Originaire de Kawangware, un quartier populaire de Nairobi, Helen Wanjiru a, elle, constellé ses tenues de larges poches sur le torse, les jambes, le dos...

«Ces poches sont grandes mais elle sont vides. C'est une analogie: beaucoup de jeunes au Kenya ont des diplômes, des idées, mais ils ne trouvent pas d'emplois parce qu'il n'y a pas d'opportunités et s'ils en trouvent un, ils ne peuvent pas en vivre», explique la jeune femme de 26 ans, qui s'est reconvertie cette année dans la mode, sa passion, après avoir travaillé dans l'informatique.

«Pas que Paris ou Milan»

Loin du style feutré, parfois guindé, des défilés de haute couture occidentaux, la foule – majoritairement jeune – acclame les passages des mannequins, salue bruyamment les designers qui se présentent à la fin du défilé de leur collection.

L'événement est aussi l'occasion pour un public de «fashionistas» d'exhiber ses tenues excentriques: ici des lunettes recouvertes de chaînettes dorées, là des pantalons décorés et élargis à l'aide de patchworks...

Dans un pays où les vêtements de seconde main et les marques étrangères sont dominants, l'univers de la mode et de la création reste toutefois lointain.

«Beaucoup de gens n'ont vu des défilés de mode qu'à la télé», explique Avido: «Nous voulons leur montrer ce qu'est la mode. (...) Des gens comme nos parents pensaient que si on était dans la mode ou le design, on était juste un tailleur, ou si vous étiez mannequin, ils pouvait vous voir comme une prostituée.»

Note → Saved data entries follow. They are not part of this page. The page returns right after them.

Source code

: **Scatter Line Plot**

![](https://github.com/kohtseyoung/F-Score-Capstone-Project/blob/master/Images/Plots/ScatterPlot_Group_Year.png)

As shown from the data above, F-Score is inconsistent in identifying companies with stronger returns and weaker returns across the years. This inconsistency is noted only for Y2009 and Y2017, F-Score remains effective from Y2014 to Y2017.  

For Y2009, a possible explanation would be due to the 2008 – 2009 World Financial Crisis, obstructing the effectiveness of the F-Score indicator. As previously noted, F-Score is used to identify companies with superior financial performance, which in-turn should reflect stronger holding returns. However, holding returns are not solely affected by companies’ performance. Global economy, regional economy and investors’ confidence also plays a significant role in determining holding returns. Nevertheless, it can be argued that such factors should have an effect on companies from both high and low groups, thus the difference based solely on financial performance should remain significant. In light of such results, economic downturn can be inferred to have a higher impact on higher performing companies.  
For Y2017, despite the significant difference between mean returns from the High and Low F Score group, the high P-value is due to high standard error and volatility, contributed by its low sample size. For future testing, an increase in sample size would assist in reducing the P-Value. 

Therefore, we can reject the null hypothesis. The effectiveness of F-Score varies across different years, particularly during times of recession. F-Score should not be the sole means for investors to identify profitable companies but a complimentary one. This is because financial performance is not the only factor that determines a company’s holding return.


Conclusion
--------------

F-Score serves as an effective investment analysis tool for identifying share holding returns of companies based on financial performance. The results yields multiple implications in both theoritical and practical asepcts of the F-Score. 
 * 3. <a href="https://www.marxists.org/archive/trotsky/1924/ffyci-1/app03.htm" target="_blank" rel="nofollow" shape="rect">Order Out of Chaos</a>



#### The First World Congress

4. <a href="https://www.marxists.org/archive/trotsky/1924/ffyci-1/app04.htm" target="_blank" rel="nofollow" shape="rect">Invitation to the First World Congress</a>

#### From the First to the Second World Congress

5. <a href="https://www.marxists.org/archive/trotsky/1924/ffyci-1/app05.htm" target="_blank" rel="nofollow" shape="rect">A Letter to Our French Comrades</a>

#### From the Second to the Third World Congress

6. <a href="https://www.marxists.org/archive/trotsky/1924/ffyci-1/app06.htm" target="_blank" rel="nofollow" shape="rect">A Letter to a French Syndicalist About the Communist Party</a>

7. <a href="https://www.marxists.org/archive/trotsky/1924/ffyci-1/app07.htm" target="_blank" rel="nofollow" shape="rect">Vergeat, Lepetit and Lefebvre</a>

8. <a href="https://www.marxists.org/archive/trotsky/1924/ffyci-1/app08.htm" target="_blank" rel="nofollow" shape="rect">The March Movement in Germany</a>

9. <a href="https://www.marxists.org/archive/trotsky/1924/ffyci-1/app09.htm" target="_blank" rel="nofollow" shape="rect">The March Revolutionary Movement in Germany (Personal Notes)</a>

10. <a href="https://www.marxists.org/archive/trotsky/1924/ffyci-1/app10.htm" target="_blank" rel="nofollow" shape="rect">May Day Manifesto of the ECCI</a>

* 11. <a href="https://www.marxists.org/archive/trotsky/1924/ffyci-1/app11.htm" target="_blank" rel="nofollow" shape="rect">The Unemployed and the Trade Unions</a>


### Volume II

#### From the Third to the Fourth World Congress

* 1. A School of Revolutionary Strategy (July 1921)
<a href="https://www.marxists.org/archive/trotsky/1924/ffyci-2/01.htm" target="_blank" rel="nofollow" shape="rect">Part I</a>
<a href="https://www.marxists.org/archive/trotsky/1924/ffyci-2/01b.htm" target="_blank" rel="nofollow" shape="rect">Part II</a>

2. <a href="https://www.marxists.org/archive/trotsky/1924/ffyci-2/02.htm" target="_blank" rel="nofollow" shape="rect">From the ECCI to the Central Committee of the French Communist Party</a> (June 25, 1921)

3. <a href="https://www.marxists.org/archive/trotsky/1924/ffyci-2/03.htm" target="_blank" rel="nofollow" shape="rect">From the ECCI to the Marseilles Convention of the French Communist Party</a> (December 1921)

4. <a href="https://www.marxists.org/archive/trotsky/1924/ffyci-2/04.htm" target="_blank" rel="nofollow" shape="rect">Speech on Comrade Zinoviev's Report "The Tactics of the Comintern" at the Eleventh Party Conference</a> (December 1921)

Violet Omulo, gestionnaire de projet à Nairobi, est venue à la Fashion Week «se détendre, s'amuser et découvrir de nouveaux créateurs».

«La mode africaine est particulière et est en train de monter. Il faut en faire la promotion avec des événements comme celui-ci pour que les gens sachent que nous pouvons être créatifs, avoir de nouvelles idées, qu'il n'y a pas que Paris ou Milan», explique-t-elle: «Le Kenya, et l'Afrique en général, comptent des créateurs talentueux».